Glacier Ivy Plants
Hedera Helix 'Glacier'
Hedera helix 'Glacier' is a delightful variegated ivy which will grow in any moist well-drained soil and, although it prefers alkaline ground, it will tolerate a degree of acidity. It is vigorous but tidy in growth habit and easy to control. It can be pruned at any time and to any degree, quite happy to regrow on old wood. It is fully hardy but will suffer in cold winds. It clings to a host or wall by means of aerial roots and does not need support once established.
Great for your garden:
Hedera helix Glacier is a very useful evergreen climber, providing light in dark corners and an easily controlled background climber to compliment delicate shrubs and herbaceous plants. It can be used to quickly cover unsightly fences or outbuildings and its neat habit means it can be used even in small spaces.
It is self-supporting and reliably healthy being happy in all situations except really dense shade.
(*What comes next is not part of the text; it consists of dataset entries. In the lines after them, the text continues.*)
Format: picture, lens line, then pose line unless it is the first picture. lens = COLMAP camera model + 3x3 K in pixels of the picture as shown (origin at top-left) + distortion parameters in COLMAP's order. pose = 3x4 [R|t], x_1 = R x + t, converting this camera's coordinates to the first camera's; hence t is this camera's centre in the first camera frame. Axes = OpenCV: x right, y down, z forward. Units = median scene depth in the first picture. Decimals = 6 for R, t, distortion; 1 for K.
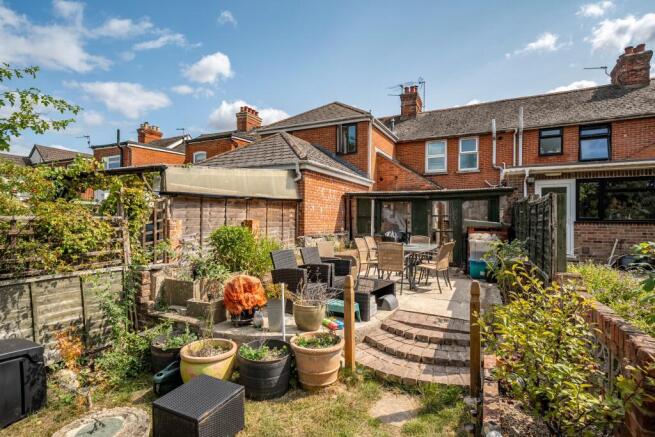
lens RADIAL K [[325.8, 0, 328.3], [0, 325.8, 219.0], [0, 0, 1]] dist [-0.000406, 0.001043]
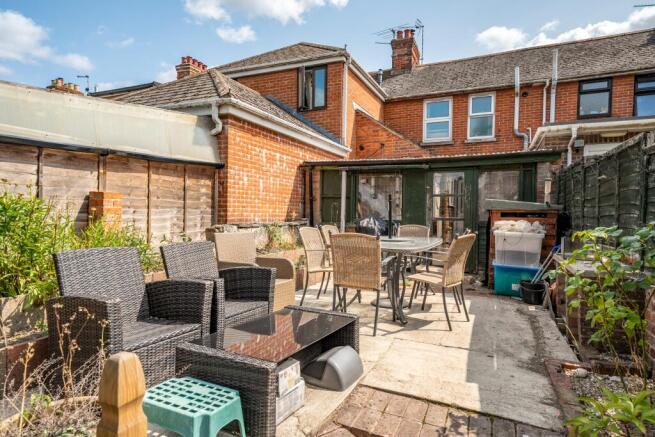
lens RADIAL K [[377.0, 0, 326.4], [0, 377.0, 219.1], [0, 0, 1]] dist [0.010103, -0.002050]
pose [[0.999100, 0.004823, 0.042147, 0.071664], [-0.005809, 0.999712, 0.023298, 0.021039], [-0.042022, -0.023522, 0.998840, 0.242974]]
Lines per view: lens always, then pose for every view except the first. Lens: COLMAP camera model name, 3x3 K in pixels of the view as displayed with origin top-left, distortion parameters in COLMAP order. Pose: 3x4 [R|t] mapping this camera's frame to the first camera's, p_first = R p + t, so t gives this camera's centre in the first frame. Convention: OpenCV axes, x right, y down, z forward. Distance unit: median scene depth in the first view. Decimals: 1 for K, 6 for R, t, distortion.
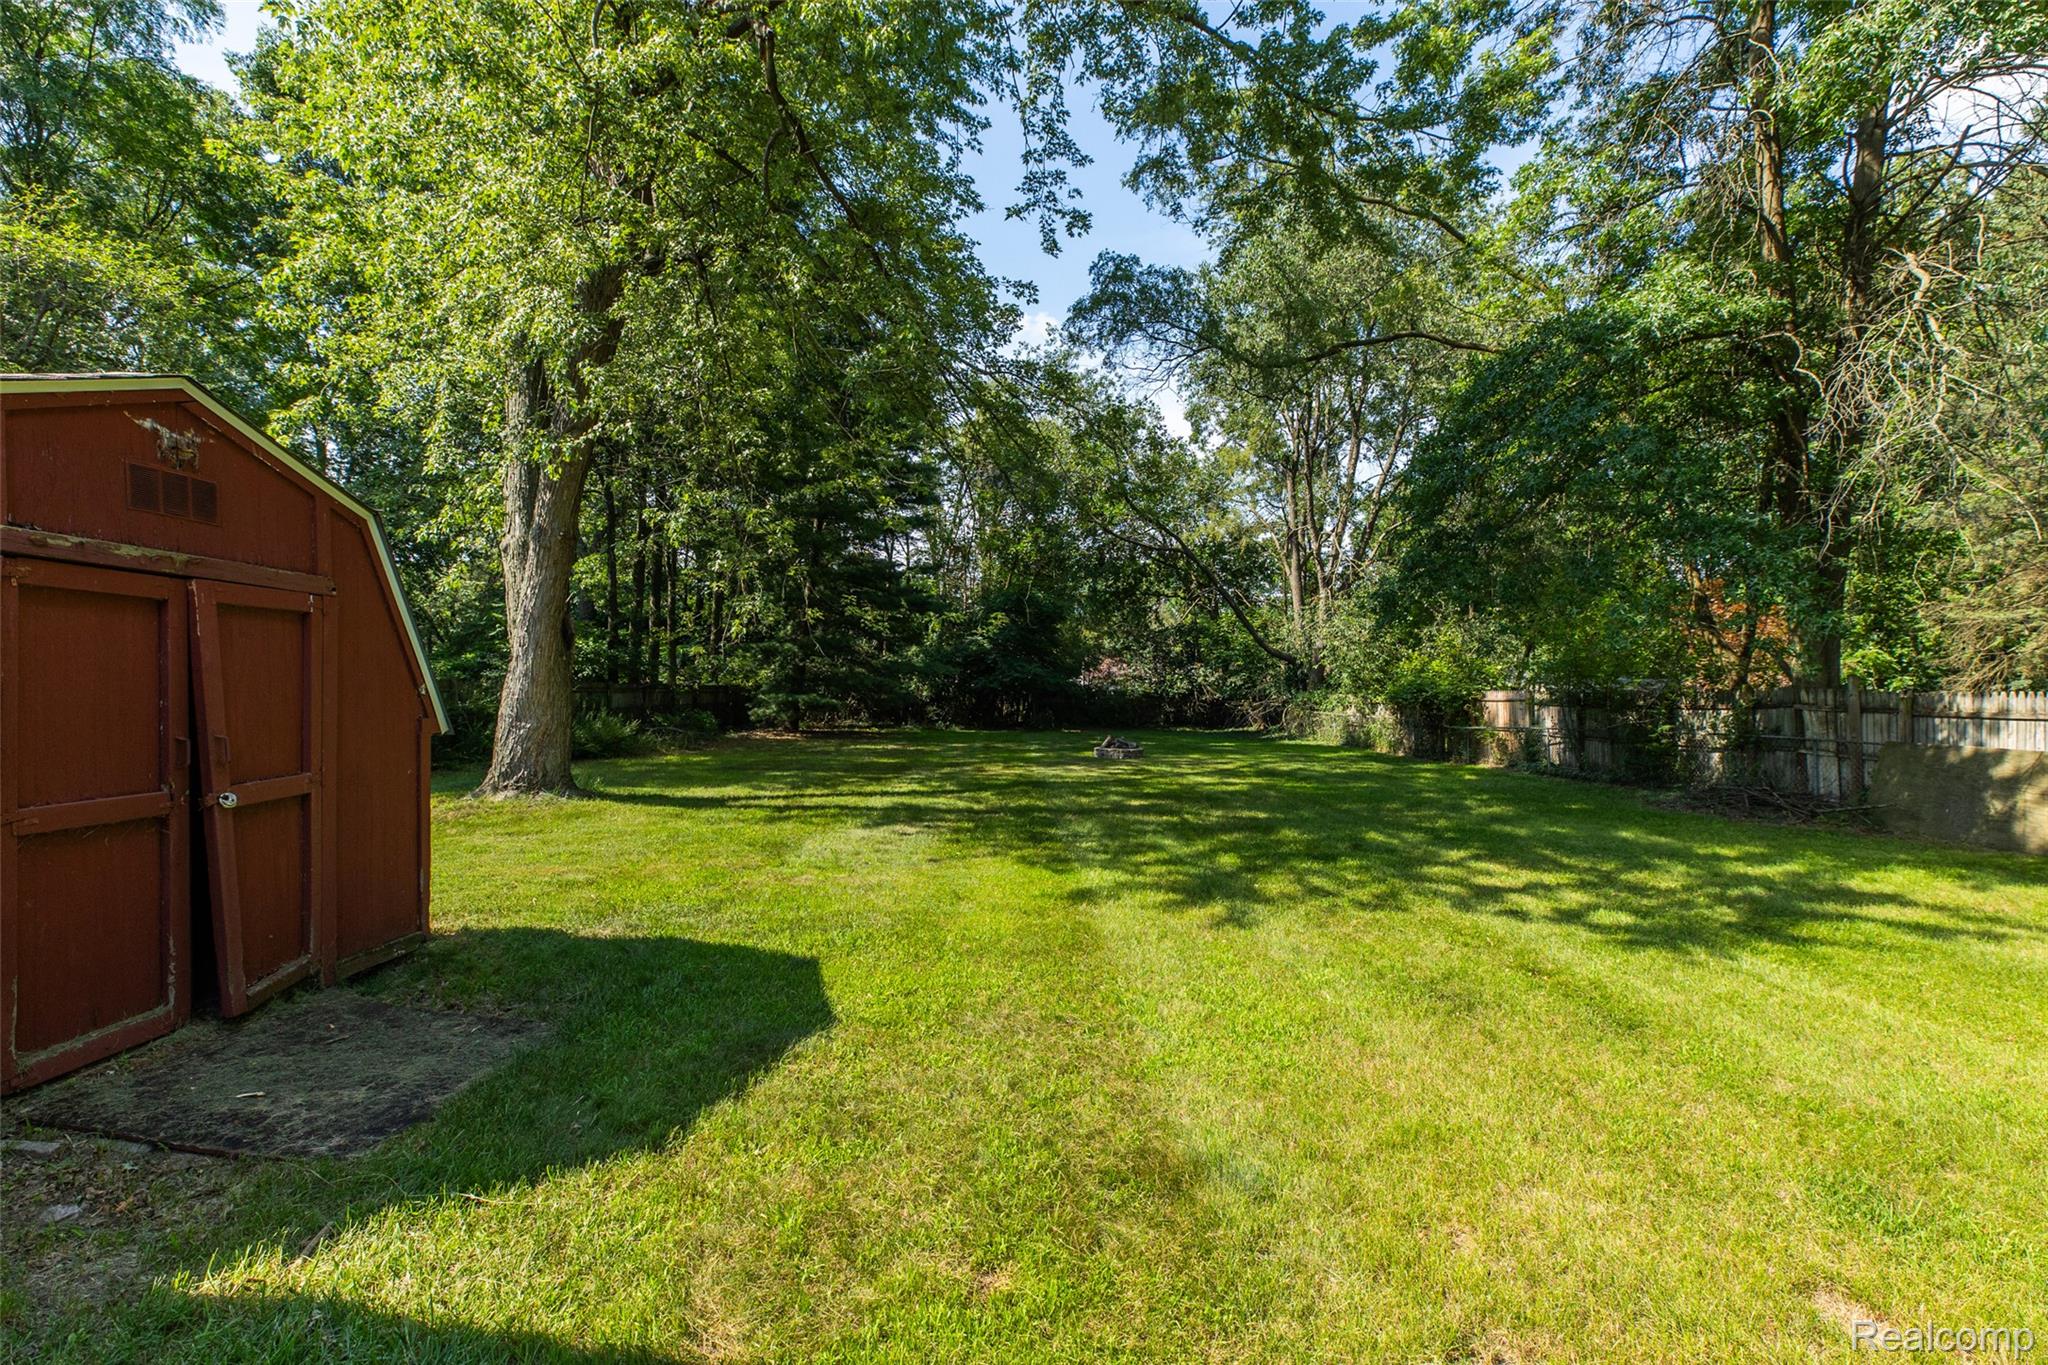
lens RADIAL K [[919.1, 0, 1031.5], [0, 919.1, 675.7], [0, 0, 1]] dist [0.002292, 0.000326]
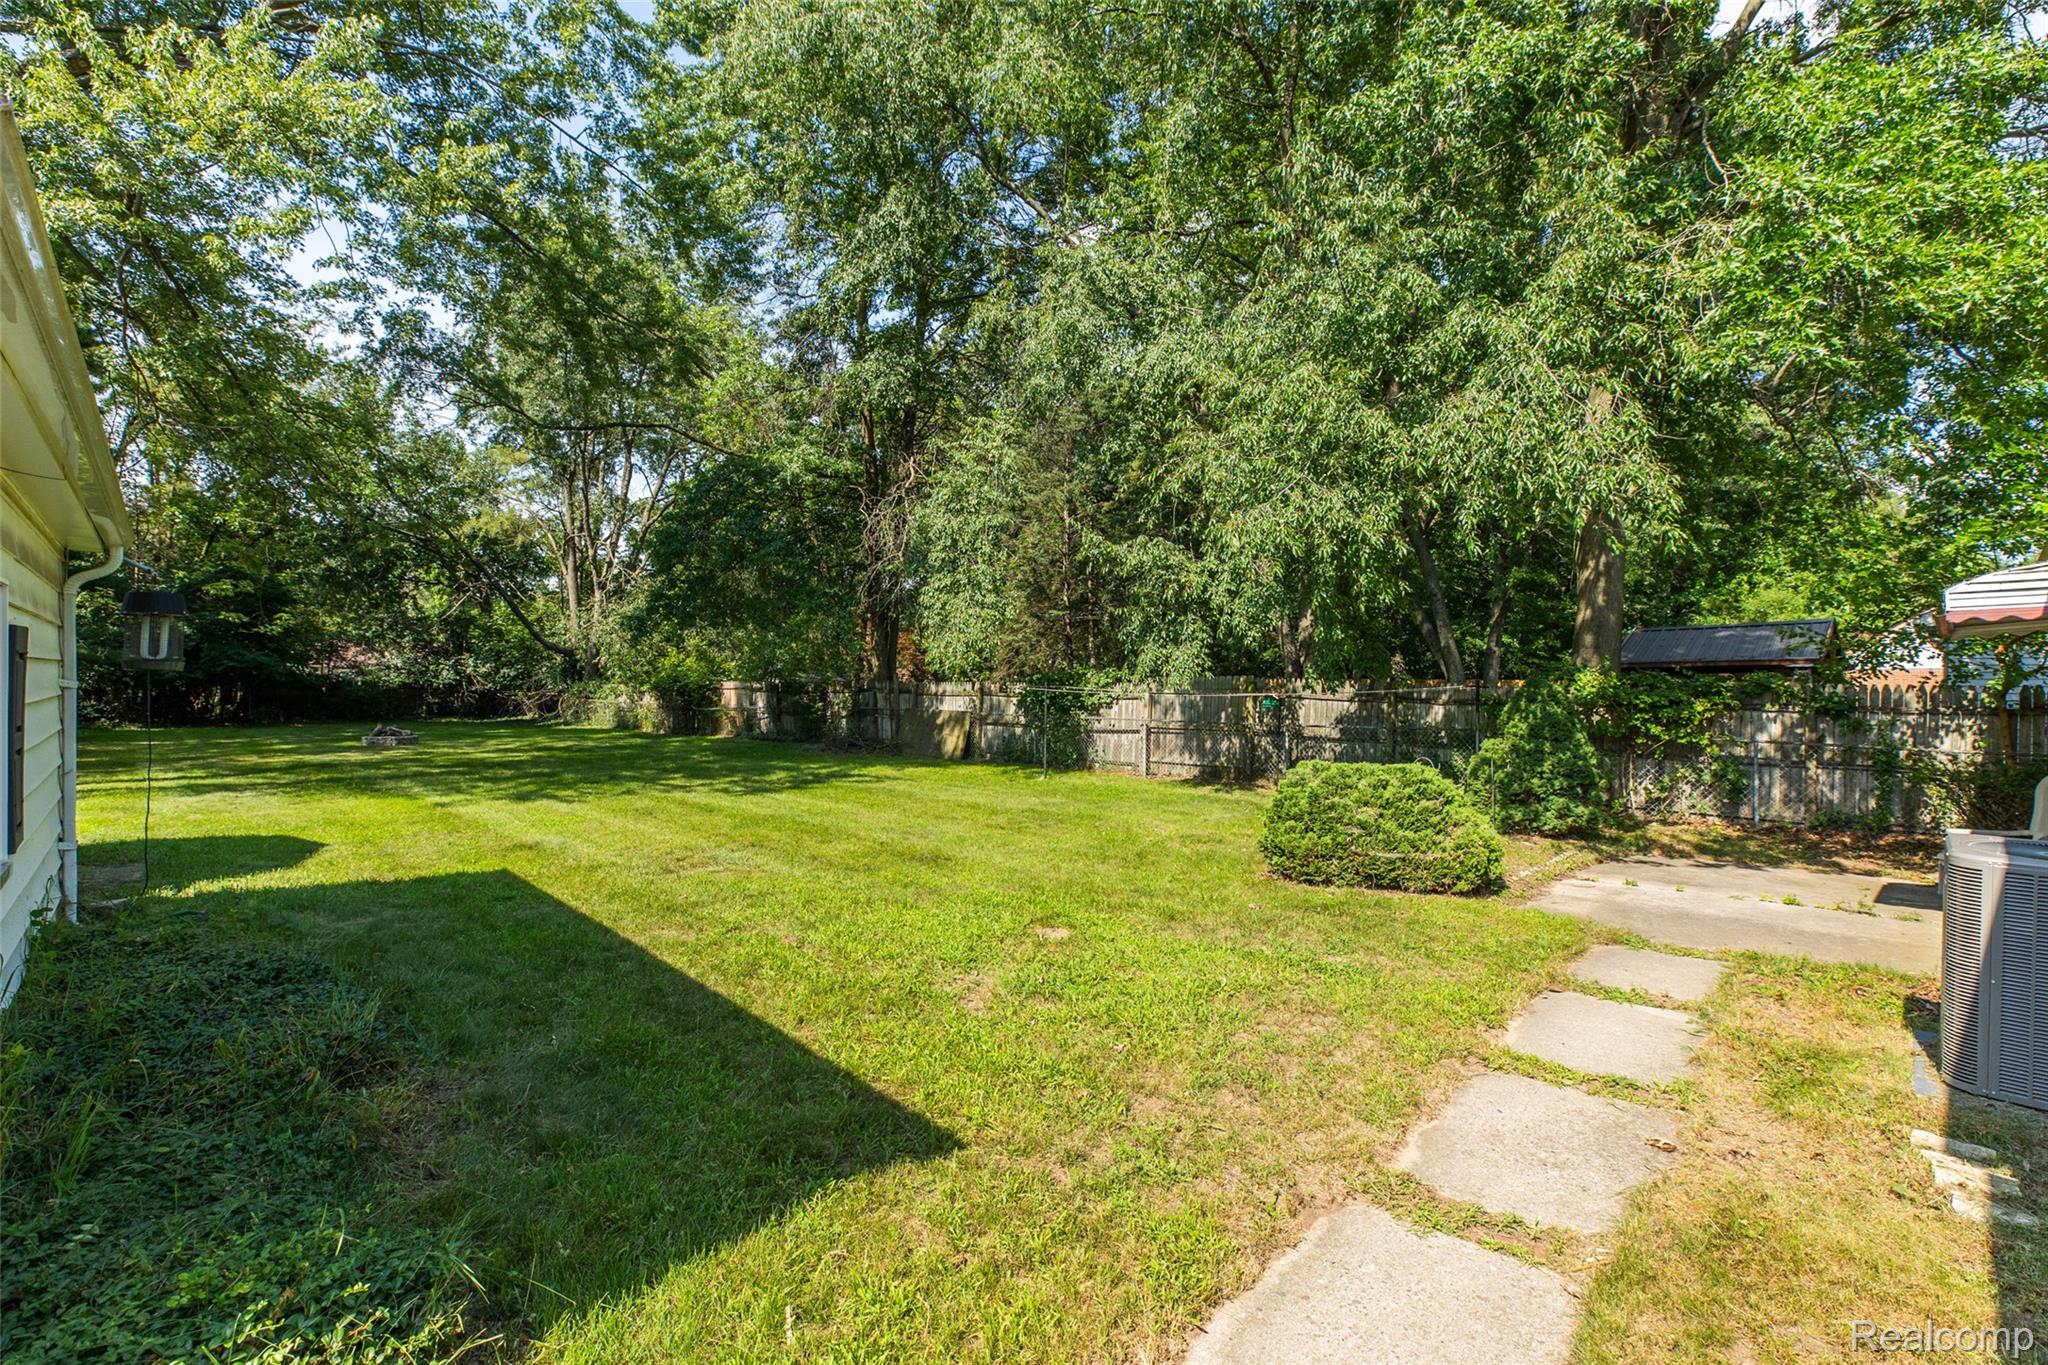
lens RADIAL K [[919.1, 0, 1031.5], [0, 919.1, 675.7], [0, 0, 1]] dist [0.002292, 0.000326]
pose [[0.736282, 0.003713, 0.676665, -0.049972], [-0.011085, 0.999917, 0.006575, -0.003466], [-0.676584, -0.012342, 0.736262, -0.175682]]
Grow it on a pillar, into a small tree or even use it for topiary when the plant is grown in a pot and trained into a frame - particularly as a 'lollipop' - when it will grace any terrace.
Hedera helix 'Glacier' characteristics.
- Evergreen, small grey/green leaves with an irregular cream edge
- Good in sun or partial shade
- Originating from The Canaries and North Africa
- Wonderful habitat and food source for birds and insects
- Fast growing to 2.5m
- Very hardy out of very cold winds
- RHS Award of Garden Merit
Look out for:
Hedera helix 'Glacier' is generally healthy and easy to grow although aphids, scale insects, vine weevil and leaf spot can very occasionally cause a problem. Use gloves when pruning the climber as the sap can prove an irritant and ingesting any part of the plant will cause severe discomfort.
Hedera helix has been with us for several thousand years and can be considered a native, seen everywhere growing into trees and as ground cover. Although 'Glacier' is a variety, it still retains its position in our ecology. It plays host to many insects and provides shelter and good nest cover for many birds. Ivies are often removed from trees as, when they get too vigorous, they can damage their host, making the tree top heavy and competing for nutrients. The varieties, however, will not prove difficult.